United States Army colonel

Julian Erskine Raymond (1897–1975) was a United States Army colonel who served in the European Theatre during the Second World War and after the war in training establishments in Germany and the USA. He was born in Washington DC on 28 December 1897.

He entered the United States Military Academy at West Point on 14 June 1918, and he graduated on 2 July 1920.

On 19 November 1921 Raymond was part of the Pennsylvania Society delegation hosting French Marshal Ferdinand Foch at a celebratory luncheon at the Waldorf-Astoria in New York.

He is recorded as a first lieutenant in Company K, 3rd Battalion, 22nd Infantry Regiment in May 1922. The regiment had recently relocated from various bases in New York state to Fort McPherson, Georgia.

Based on the birth records of his daughters it is clear the Raymond family accompanied J. E. Raymond on a posting to the Canal Zone from 1923 to 1926.

From 1927 to 1930 Raymond was a senior instructor in telegraphy in the Army Signal School at Fort Monmouth in New Jersey. In 1930 he appears as a registered amateur radio enthusiast with call sign "W2BVQ", based at Fort Monmouth.

On 29 November 1940 and 31 May 1941 he was recorded as being a major and staff officer at the US Army General Headquarters located at the Army War College in Washington DC, commanded by Major General Lesley J. McNair. The original Army War College site is now Fort Lesley J. McNair, the College having moved to Carlisle, Pennsylvania.

On 25 September 1941 Raymond accompanied General George C Marshall on a visit to Fort Polk, Louisiana.

On 19 November 1942 Raymond is recorded as Chief of Staff for 10th Armored Division, based at Fort Benning, Georgia. On 22 September 1944 he is still with the Division and commanding officer of the "Reserve Command" as the 10th Armored Division entered the European Theatre of Operations.

On 2 March 1945 Raymond was photographed outside the Hotel Porta Nigra as the US flag is raised in the southwestern German city of Trier, which had fallen that day to armoured units of the US Third Army.

Between March and July 1945, Raymond was posted out of Europe to be Deputy Commander of the Special Allied Airborne Reconnaissance Force (SAARF) a special forces unit based in Wentworth, England, tasked with deep operations targeted at POW camps in Germany.

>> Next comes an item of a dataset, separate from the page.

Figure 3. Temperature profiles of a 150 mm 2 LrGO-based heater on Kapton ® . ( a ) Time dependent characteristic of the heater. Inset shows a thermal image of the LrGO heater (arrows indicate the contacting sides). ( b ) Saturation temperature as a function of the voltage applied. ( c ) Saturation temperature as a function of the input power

Between July and November 1945, Raymond was Director of the Troops Division at the Shrivenham American University (SAU), Wiltshire, England.

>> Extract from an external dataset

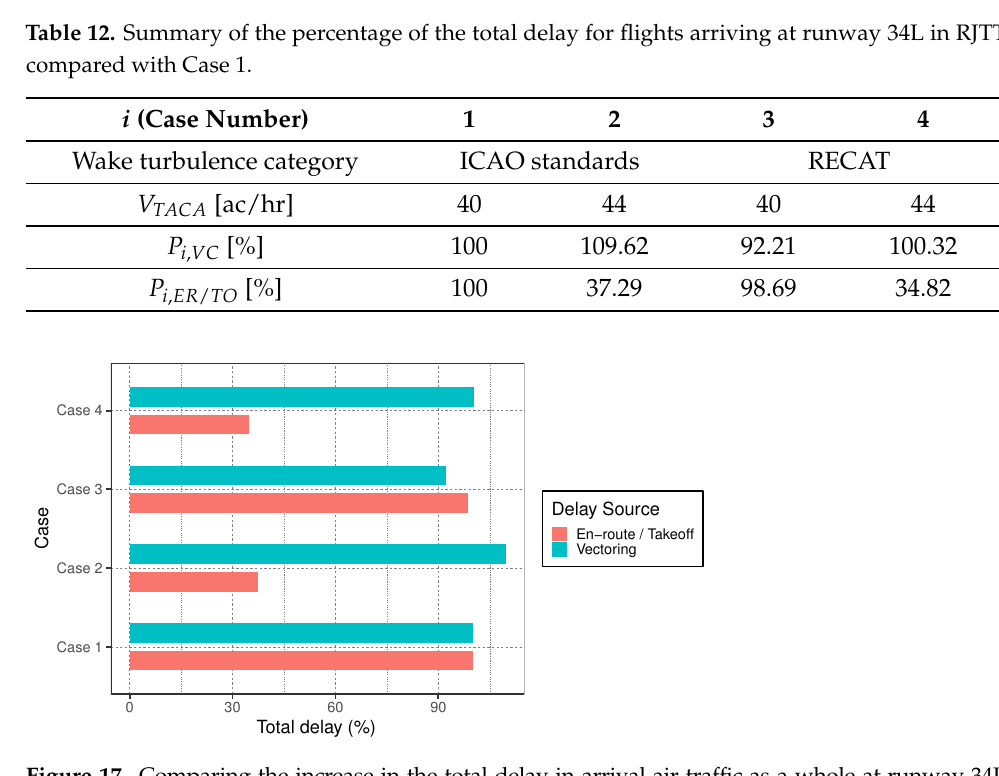
Figure 17. Comparing the increase in the total delay in arrival air traffic as a whole at runway 34L in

On 26 July 1948, Raymond was Commandant of the European Command Intelligence School at Oberammergau. He was also Deputy Chief of the Counter Intelligence Corps at Fort Holabird.

From 15 December 1951 to 29 July 1953 Raymond was commander of Camp A P Hill, Virginia. On 1 July 1954 Raymond returned to Camp A P Hill as deputy commander, assuming command on 1 September 1954 and finally relinquishing command of the camp on 30 September 1954 and retiring from the US Army after 34 years service.

In 1958, Raymond resigned as mayor of Bowling Green, Virginia to become the Philco Technical Representative at the Doctrine Division US Army Signal School and he and his wife settled on Pine Street in Lincroft, New Jersey. An avid US Civil War historian and an authority on the Lincoln assassination, on 19 September 1961 J E Raymond gave a talk on Abraham Lincoln to a Methodist church congregation in Neptune, New Jersey.

J. E. Raymond died at Lincroft, New Jersey on 30 November 1975. His wife Mildred pre-deceased him, dying in 1972 (also at Lincroft).